Figure 5. Left: The adaptation results from Sim10K to Foggy-Cityscapes. Right: The adaptation result from Sim10K to Rainy-Cityscapes. The vertical and horizontal axis represents overall performance (mAP) and different datasets (domains).

5.4. Ablation Study

5.4.1. Two-Stage Training Strategy

To verify the impact of the “Recall” stage, when we obtain model M_k−1 adapted from the source domain D^S to the last target domain $D_{k - 1}^{T}$ , we directly generate pseudo labels of $D_{1}^{T}$ , combine it with D^S as a new source domain and adapt toward $D_{k}^{T}$ . In Table 2, the sharp performance declines (2.6 and 3.5 on Foggy-Cityscapes and Rainy-Cityscapes, respectively) show that mere single-stage adapting from a mixed source domain to the new target domain degrades the performance on both previous and new target domains. It thereby proves that two stages play an integral role in further avoiding catastrophic forgetting and utilizing the ground-truth source domain to support the transfer of knowledge. Moreover, in the last line of the Table 2, we also compare the results with “Domain-Mix” or without “Domain-Mix.” The comparison results (degrading 1.9 and 2.7 on Foggy-Cityscapes and Rainy-Cityscapes) indicate that “Domain-Mix” contributes to generating refined pseudo labels of the last target domain.

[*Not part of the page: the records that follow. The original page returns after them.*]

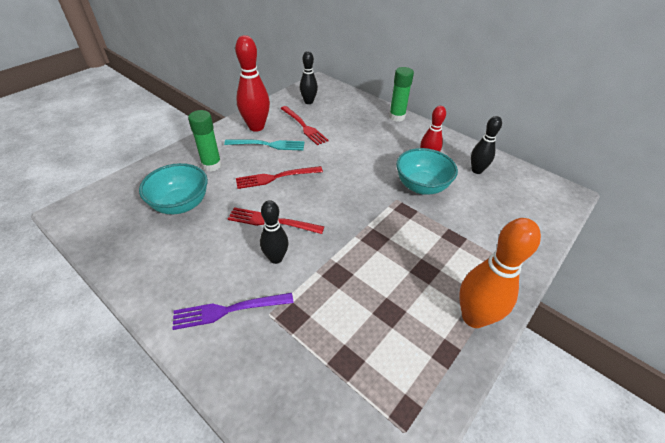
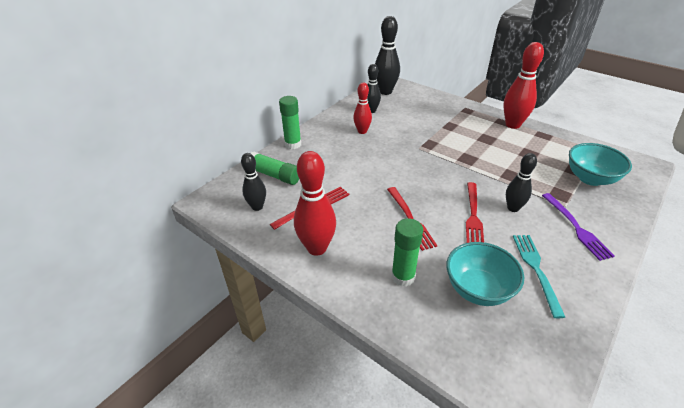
camera: 90 degrees left, 5 degrees down
turquoise fork [224,139,304,151] -> turquoise fork moved to [513,235,565,318]
turquoise bowl [396,148,458,195] -> turquoise bowl moved to [569,143,632,186]
orange bowling pin [459,218,541,328] -> red bowling pin [503,42,544,129]
none -> green glue stick [251,152,299,185]
none -> black bowling pin [375,16,400,95]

Without “Domain-Mix,” the training process of the “Adapt” stage can only adopt coarse pseudo labels with a tremendous amount of noise.

TABLE 2

Table 2. Ablation study results on “Diverse Weathers” adaptation.

5.4.2. Applicability to Other Domain Adaptation Methods

We consider “HTCN” (Chen et al., 2020) without interpolation while other settings remain the same as in Chen et al. (2020). From Table 2, it can be observed that HTCN with our proposed domain-incremental framework has a comprehensive optimum performance (35.5 on Foggy-Cityscapes and 38.5 on Rainy-Cityscapes) than other incremental-learning approaches. Although PFT gains 35.7 on the previous target domain (Foggy-Cityscapes) which is a little better than our methods, it remains a really poor performance on the new target domain (35.8 on Rainy-Cityscapes) due to inaccurate pseudo labels from Foggy-Cityscapes. Generally, ILB obtains the second-best accuracy on two target domains (34.7 on Foggy-Cityscapes and 37.5 on Rainy-Cityscapes). In a word, our proposed domain-incremental learning framework can acquire a state-of-the-art accuracy, no matter what the single-step domain adaptation algorithm is adopted.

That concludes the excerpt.